Diagnóstico (Feocromocitoma)

Doseamento sérico das catecolaminas e urinário do ácido vanilmandélico, metanefrinas e ácido homovanílico.
Pode haver indicação para despiste de feocromocitoma nos casos de crianças e adultos jovens com HTA, doentes com clínica sugestiva, HTA que não responde ao tratamento convencional, HTA lábil com hipotensão ortostática, história familiar de MEN2 e nos casos de adenoma da SR e HTA.
O feocromocitoma pode ocorrer em qualquer local que haja células cromoafins como gânglios simpáticos e plexos nervosos, no entanto, 95% dos feocromocitomas encontram-se no abdómen e, destes, 85% na SR.

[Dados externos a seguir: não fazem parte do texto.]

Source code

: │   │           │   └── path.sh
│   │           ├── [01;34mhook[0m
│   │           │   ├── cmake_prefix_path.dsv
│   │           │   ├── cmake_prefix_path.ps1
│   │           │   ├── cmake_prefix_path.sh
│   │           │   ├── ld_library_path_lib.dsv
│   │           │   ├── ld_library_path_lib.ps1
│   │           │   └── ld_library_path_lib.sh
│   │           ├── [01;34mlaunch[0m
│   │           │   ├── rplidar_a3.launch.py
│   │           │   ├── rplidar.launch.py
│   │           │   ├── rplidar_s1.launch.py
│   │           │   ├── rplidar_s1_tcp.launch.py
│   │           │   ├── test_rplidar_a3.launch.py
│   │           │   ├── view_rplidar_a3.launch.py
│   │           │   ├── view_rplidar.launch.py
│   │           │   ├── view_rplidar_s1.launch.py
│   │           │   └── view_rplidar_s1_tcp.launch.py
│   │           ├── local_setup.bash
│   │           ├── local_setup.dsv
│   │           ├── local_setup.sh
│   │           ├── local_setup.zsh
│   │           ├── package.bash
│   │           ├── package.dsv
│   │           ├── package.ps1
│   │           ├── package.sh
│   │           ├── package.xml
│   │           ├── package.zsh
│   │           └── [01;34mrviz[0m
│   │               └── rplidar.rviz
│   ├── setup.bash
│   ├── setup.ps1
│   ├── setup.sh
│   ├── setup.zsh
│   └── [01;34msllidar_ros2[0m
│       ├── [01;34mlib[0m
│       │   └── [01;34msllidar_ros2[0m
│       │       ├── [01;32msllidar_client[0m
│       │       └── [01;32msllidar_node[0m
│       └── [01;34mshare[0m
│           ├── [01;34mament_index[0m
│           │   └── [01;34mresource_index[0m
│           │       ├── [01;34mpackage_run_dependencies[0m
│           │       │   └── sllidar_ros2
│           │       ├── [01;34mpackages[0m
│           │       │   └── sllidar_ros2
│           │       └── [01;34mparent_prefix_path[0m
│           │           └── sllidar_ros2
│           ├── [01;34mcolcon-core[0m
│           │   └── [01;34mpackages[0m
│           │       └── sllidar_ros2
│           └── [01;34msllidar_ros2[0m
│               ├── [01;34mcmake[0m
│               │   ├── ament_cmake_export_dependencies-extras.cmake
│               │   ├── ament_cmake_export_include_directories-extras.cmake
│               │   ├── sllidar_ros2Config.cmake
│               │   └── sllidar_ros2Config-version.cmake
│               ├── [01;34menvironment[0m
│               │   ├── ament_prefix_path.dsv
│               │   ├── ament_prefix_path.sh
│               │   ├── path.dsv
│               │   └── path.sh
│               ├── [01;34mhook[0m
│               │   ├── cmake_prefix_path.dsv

Pode ser multicêntrico em 10% dos casos e normalmente pequeno (<100 g), hipervascularizado com áreas quísticas e de hemorragia. A RM é superior à TC na localização destes tumores, já que o feocromocitoma apresenta uma imagem hiperintensa em T2 em contraste com a maioria dos outros tumores da SR. O MIBG é um exame bastante específico para a detecção de massas que produzem catecolaminas, como o feocromocitoma e neuroblastomas. Mostra-se particularmente útil na identificação de tumores extra-abdominais e metástases. O tratamento médico prévio a cirurgia permite o controlo dos sintomas e da HTA, bem como a normalização do volume plasmático, o que permite um melhor equilíbrio tensional na altura da cirurgia. Utiliza-se antagonistas alfa-adrenérgicos como a fenoxibenzamina (20 a 40 mg com aumento progressivo até controlo clínico), fentolamina e nitroprussato de sódio durante o acto operatório. Os bloqueantes como o propanolol para o controlo da taquiacardia ou arritmias só devem ser utilizados após o bloqueio alfa-adrenérgico. Imediatamente após o tratamento cirúrgico observa-se uma queda acentuada da tensão arterial, que deve ter tratamento com expansores do plasma, sendo que a não ocorrência desta queda da tensão arterial pode significar uma persistência do tumor.